===== Stored data

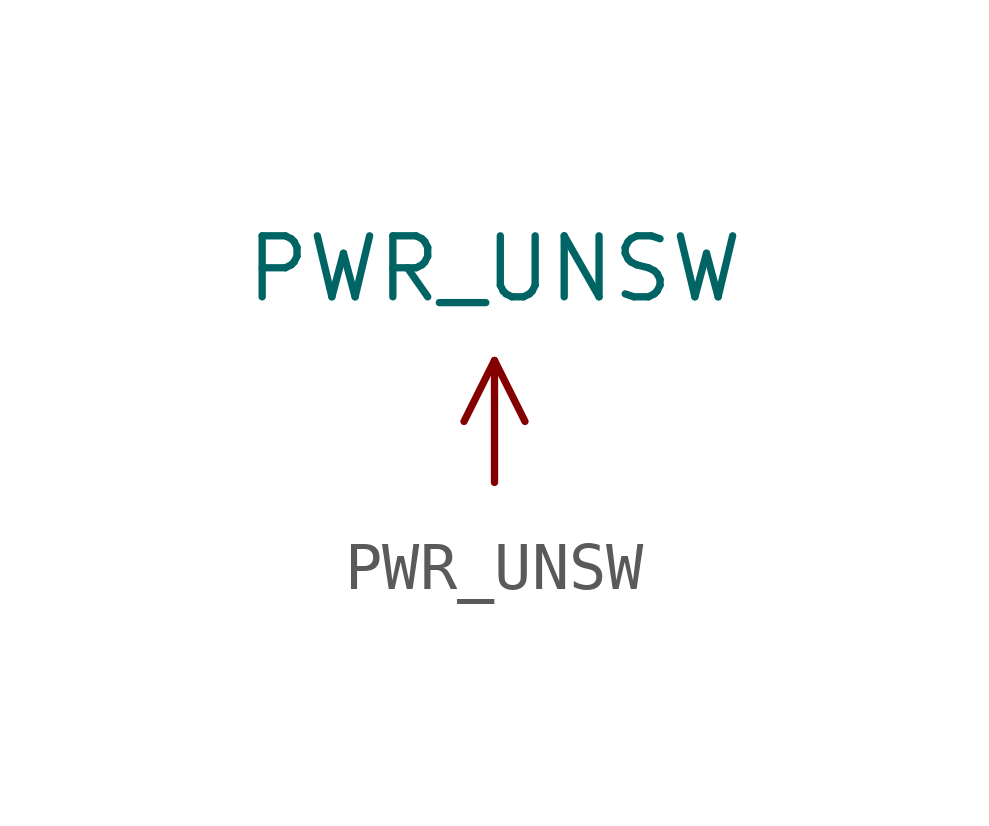
<source format=kicad_sym>
(kicad_symbol_lib
  (version 20211014)
  (generator kicad_symbol_editor)
  (symbol "PWR_UNSW"
    (power)
    (pin_names
      (offset 0))
    (property "Reference" "#PWR_UNSW"
      (at -4.445 -0.635 0)
      (effects (font (size 1.27 1.27)) hide))
    (property "Value" "PWR_UNSW"
      (at 0 3.175 0)
      (effects (font (size 1.27 1.27))))
    (symbol "PWR_UNSW_0_1"
      (polyline (pts (xy -0.635 0) (xy 0 1.27) (xy 0.635 0)) (stroke (width 0.152) (type default) (color 0 0 0 0)) (fill (type none))))
    (symbol "PWR_UNSW_1_1"
      (pin power_in line (at 0 -1.27 90) (length 2.54) (name "" (effects (font (size 1.27 1.27)))) (number "" (effects (font (size 1.27 1.27))))))))
</source>
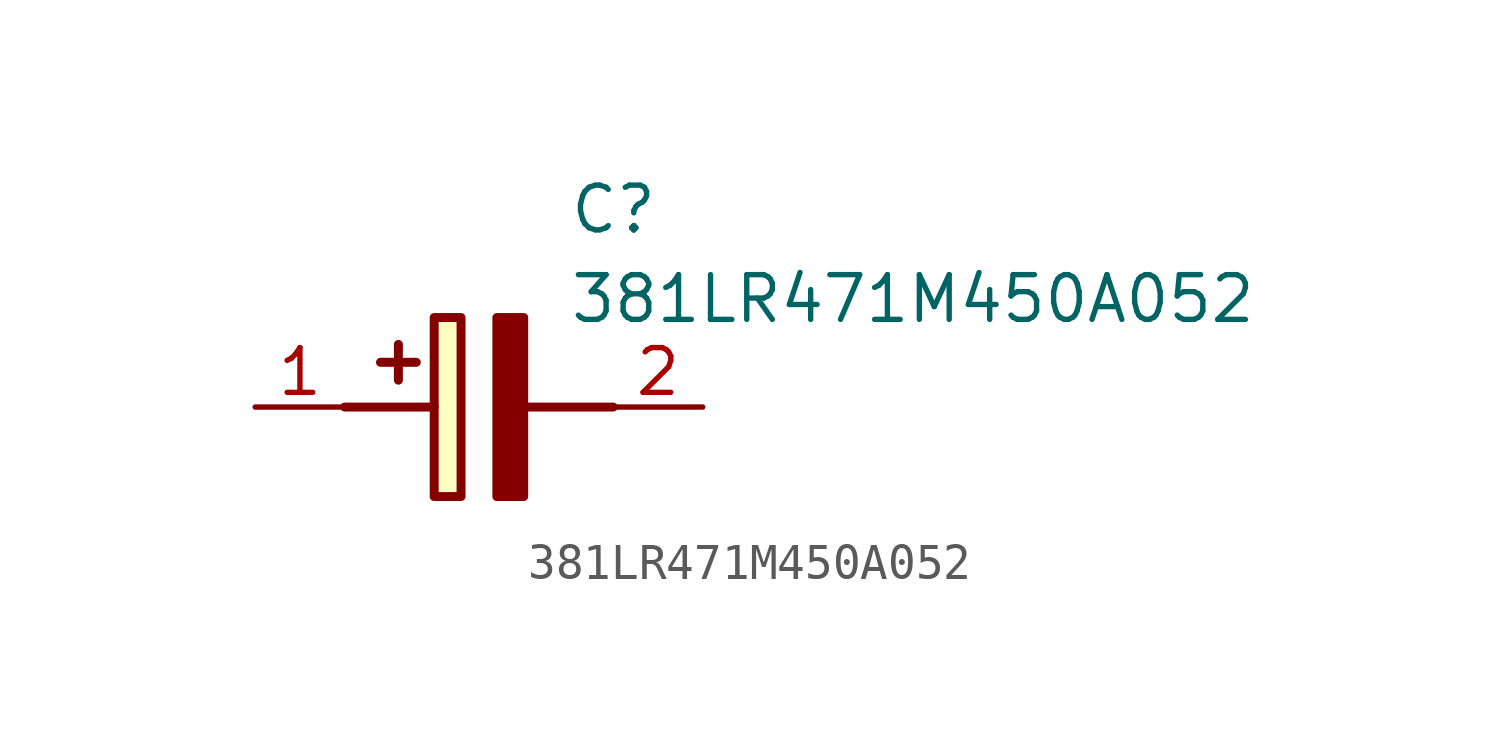
<source format=kicad_sym>
(kicad_symbol_lib
  (version 20211014)
  (generator SamacSys_ECAD_Model)
  (symbol "381LR471M450A052"
    (pin_names hide)
    (property "Reference" "C"
      (at 8.89 6.35 0)
      (effects (font (size 1.27 1.27)) (justify left top)))
    (property "Value" "381LR471M450A052"
      (at 8.89 3.81 0)
      (effects (font (size 1.27 1.27)) (justify left top)))
    (rectangle
      (start 5.08 2.54)
      (end 5.842 -2.54)
      (stroke (width 0.254) (type default))
      (fill (type background)))
    (polyline
      (pts (xy 4.572 1.27) (xy 3.556 1.27))
      (stroke (width 0.254) (type default))
      (fill (type none)))
    (polyline
      (pts (xy 4.064 1.778) (xy 4.064 0.762))
      (stroke (width 0.254) (type default))
      (fill (type none)))
    (polyline
      (pts (xy 2.54 0) (xy 5.08 0))
      (stroke (width 0.254) (type default))
      (fill (type none)))
    (polyline
      (pts (xy 7.62 0) (xy 10.16 0))
      (stroke (width 0.254) (type default))
      (fill (type none)))
    (polyline
      (pts (xy 7.62 2.54) (xy 7.62 -2.54) (xy 6.858 -2.54) (xy 6.858 2.54) (xy 7.62 2.54))
      (stroke (width 0.254) (type default))
      (fill (type outline)))
    (pin passive line
      (at 0 0 0)
      (length 2.54)
      (name "+" (effects (font (size 1.27 1.27))))
      (number "1" (effects (font (size 1.27 1.27)))))
    (pin passive line
      (at 12.7 0 180)
      (length 2.54)
      (name "-" (effects (font (size 1.27 1.27))))
      (number "2" (effects (font (size 1.27 1.27)))))))
</source>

==========

The entries are to be restated word for word, and no picture should appear in the copy.

<source format=kicad_sym>
(kicad_symbol_lib
  (version 20211014)
  (generator kicad_symbol_editor)
  (symbol "PWR_UNSW"
    (power)
    (pin_names
      (offset 0))
    (property "Reference" "#PWR_UNSW"
      (at -4.445 -0.635 0)
      (effects (font (size 1.27 1.27)) hide))
    (property "Value" "PWR_UNSW"
      (at 0 3.175 0)
      (effects (font (size 1.27 1.27))))
    (symbol "PWR_UNSW_0_1"
      (polyline (pts (xy -0.635 0) (xy 0 1.27) (xy 0.635 0)) (stroke (width 0.152) (type default) (color 0 0 0 0)) (fill (type none))))
    (symbol "PWR_UNSW_1_1"
      (pin power_in line (at 0 -1.27 90) (length 2.54) (name "" (effects (font (size 1.27 1.27)))) (number "" (effects (font (size 1.27 1.27))))))))
</source>
<source format=kicad_sym>
(kicad_symbol_lib
  (version 20211014)
  (generator SamacSys_ECAD_Model)
  (symbol "381LR471M450A052"
    (pin_names hide)
    (property "Reference" "C"
      (at 8.89 6.35 0)
      (effects (font (size 1.27 1.27)) (justify left top)))
    (property "Value" "381LR471M450A052"
      (at 8.89 3.81 0)
      (effects (font (size 1.27 1.27)) (justify left top)))
    (rectangle
      (start 5.08 2.54)
      (end 5.842 -2.54)
      (stroke (width 0.254) (type default))
      (fill (type background)))
    (polyline
      (pts (xy 4.572 1.27) (xy 3.556 1.27))
      (stroke (width 0.254) (type default))
      (fill (type none)))
    (polyline
      (pts (xy 4.064 1.778) (xy 4.064 0.762))
      (stroke (width 0.254) (type default))
      (fill (type none)))
    (polyline
      (pts (xy 2.54 0) (xy 5.08 0))
      (stroke (width 0.254) (type default))
      (fill (type none)))
    (polyline
      (pts (xy 7.62 0) (xy 10.16 0))
      (stroke (width 0.254) (type default))
      (fill (type none)))
    (polyline
      (pts (xy 7.62 2.54) (xy 7.62 -2.54) (xy 6.858 -2.54) (xy 6.858 2.54) (xy 7.62 2.54))
      (stroke (width 0.254) (type default))
      (fill (type outline)))
    (pin passive line
      (at 0 0 0)
      (length 2.54)
      (name "+" (effects (font (size 1.27 1.27))))
      (number "1" (effects (font (size 1.27 1.27)))))
    (pin passive line
      (at 12.7 0 180)
      (length 2.54)
      (name "-" (effects (font (size 1.27 1.27))))
      (number "2" (effects (font (size 1.27 1.27)))))))
</source>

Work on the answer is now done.